Saved data entries:

************

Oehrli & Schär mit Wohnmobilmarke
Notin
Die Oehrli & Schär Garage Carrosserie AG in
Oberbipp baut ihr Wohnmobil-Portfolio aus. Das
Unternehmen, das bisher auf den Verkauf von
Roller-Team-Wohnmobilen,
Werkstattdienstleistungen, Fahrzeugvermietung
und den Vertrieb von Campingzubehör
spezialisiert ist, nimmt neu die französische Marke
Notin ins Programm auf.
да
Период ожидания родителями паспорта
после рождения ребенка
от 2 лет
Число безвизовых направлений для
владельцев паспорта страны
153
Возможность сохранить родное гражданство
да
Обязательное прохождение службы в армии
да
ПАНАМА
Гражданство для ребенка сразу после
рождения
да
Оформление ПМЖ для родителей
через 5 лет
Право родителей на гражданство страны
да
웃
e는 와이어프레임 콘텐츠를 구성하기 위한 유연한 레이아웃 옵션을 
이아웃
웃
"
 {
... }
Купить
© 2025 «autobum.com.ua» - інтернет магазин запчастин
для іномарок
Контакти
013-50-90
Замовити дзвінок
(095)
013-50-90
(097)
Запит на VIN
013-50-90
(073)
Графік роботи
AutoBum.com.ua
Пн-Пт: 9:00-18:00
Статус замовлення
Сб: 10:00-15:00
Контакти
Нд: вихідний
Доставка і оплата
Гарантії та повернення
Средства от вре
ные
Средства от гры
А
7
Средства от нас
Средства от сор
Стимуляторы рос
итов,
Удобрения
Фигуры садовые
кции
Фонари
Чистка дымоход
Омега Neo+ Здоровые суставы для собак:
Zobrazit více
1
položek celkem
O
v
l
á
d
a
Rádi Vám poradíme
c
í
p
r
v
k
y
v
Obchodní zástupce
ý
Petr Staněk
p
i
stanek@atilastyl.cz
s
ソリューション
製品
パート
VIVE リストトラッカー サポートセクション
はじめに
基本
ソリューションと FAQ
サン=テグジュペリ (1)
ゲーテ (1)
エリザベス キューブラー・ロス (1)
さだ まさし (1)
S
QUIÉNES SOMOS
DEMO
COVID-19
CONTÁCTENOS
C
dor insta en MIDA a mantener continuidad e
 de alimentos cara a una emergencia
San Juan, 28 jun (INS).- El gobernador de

************

— Aim of the exercise —
Arrange every line in the listing above as a Markdown table with the columns "Row" and "Line", numbering the rows in order and leaving out blank lines.

— Response —
| Row | Line |
|---|---|
| 1 | Oehrli & Schär mit Wohnmobilmarke |
| 2 | Notin |
| 3 | Die Oehrli & Schär Garage Carrosserie AG in |
| 4 | Oberbipp baut ihr Wohnmobil-Portfolio aus. Das |
| 5 | Unternehmen, das bisher auf den Verkauf von |
| 6 | Roller-Team-Wohnmobilen, |
| 7 | Werkstattdienstleistungen, Fahrzeugvermietung |
| 8 | und den Vertrieb von Campingzubehör |
| 9 | spezialisiert ist, nimmt neu die französische Marke |
| 10 | Notin ins Programm auf. |
| 11 | да |
| 12 | Период ожидания родителями паспорта |
| 13 | после рождения ребенка |
| 14 | от 2 лет |
| 15 | Число безвизовых направлений для |
| 16 | владельцев паспорта страны |
| 17 | 153 |
| 18 | Возможность сохранить родное гражданство |
| 19 | да |
| 20 | Обязательное прохождение службы в армии |
| 21 | да |
| 22 | ПАНАМА |
| 23 | Гражданство для ребенка сразу после |
| 24 | рождения |
| 25 | да |
| 26 | Оформление ПМЖ для родителей |
| 27 | через 5 лет |
| 28 | Право родителей на гражданство страны |
| 29 | да |
| 30 | 웃 |
| 31 | e는 와이어프레임 콘텐츠를 구성하기 위한 유연한 레이아웃 옵션을  |
| 32 | 이아웃 |
| 33 | 웃 |
| 34 | " |
| 35 |  { |
| 36 | ... } |
| 37 | Купить |
| 38 | © 2025 «autobum.com.ua» - інтернет магазин запчастин |
| 39 | для іномарок |
| 40 | Контакти |
| 41 | 013-50-90 |
| 42 | Замовити дзвінок |
| 43 | (095) |
| 44 | 013-50-90 |
| 45 | (097) |
| 46 | Запит на VIN |
| 47 | 013-50-90 |
| 48 | (073) |
| 49 | Графік роботи |
| 50 | AutoBum.com.ua |
| 51 | Пн-Пт: 9:00-18:00 |
| 52 | Статус замовлення |
| 53 | Сб: 10:00-15:00 |
| 54 | Контакти |
| 55 | Нд: вихідний |
| 56 | Доставка і оплата |
| 57 | Гарантії та повернення |
| 58 | Средства от вре |
| 59 | ные |
| 60 | Средства от гры |
| 61 | А |
| 62 | 7 |
| 63 | Средства от нас |
| 64 | Средства от сор |
| 65 | Стимуляторы рос |
| 66 | итов, |
| 67 | Удобрения |
| 68 | Фигуры садовые |
| 69 | кции |
| 70 | Фонари |
| 71 | Чистка дымоход |
| 72 | Омега Neo+ Здоровые суставы для собак: |
| 73 | Zobrazit více |
| 74 | 1 |
| 75 | položek celkem |
| 76 | O |
| 77 | v |
| 78 | l |
| 79 | á |
| 80 | d |
| 81 | a |
| 82 | Rádi Vám poradíme |
| 83 | c |
| 84 | í |
| 85 | p |
| 86 | r |
| 87 | v |
| 88 | k |
| 89 | y |
| 90 | v |
| 91 | Obchodní zástupce |
| 92 | ý |
| 93 | Petr Staněk |
| 94 | p |
| 95 | i |
| 96 | stanek@atilastyl.cz |
| 97 | s |
| 98 | ソリューション |
| 99 | 製品 |
| 100 | パート |
| 101 | VIVE リストトラッカー サポートセクション |
| 102 | はじめに |
| 103 | 基本 |
| 104 | ソリューションと FAQ |
| 105 | サン=テグジュペリ (1) |
| 106 | ゲーテ (1) |
| 107 | エリザベス キューブラー・ロス (1) |
| 108 | さだ まさし (1) |
| 109 | S |
| 110 | QUIÉNES SOMOS |
| 111 | DEMO |
| 112 | COVID-19 |
| 113 | CONTÁCTENOS |
| 114 | C |
| 115 | dor insta en MIDA a mantener continuidad e |
| 116 |  de alimentos cara a una emergencia |
| 117 | San Juan, 28 jun (INS).- El gobernador de |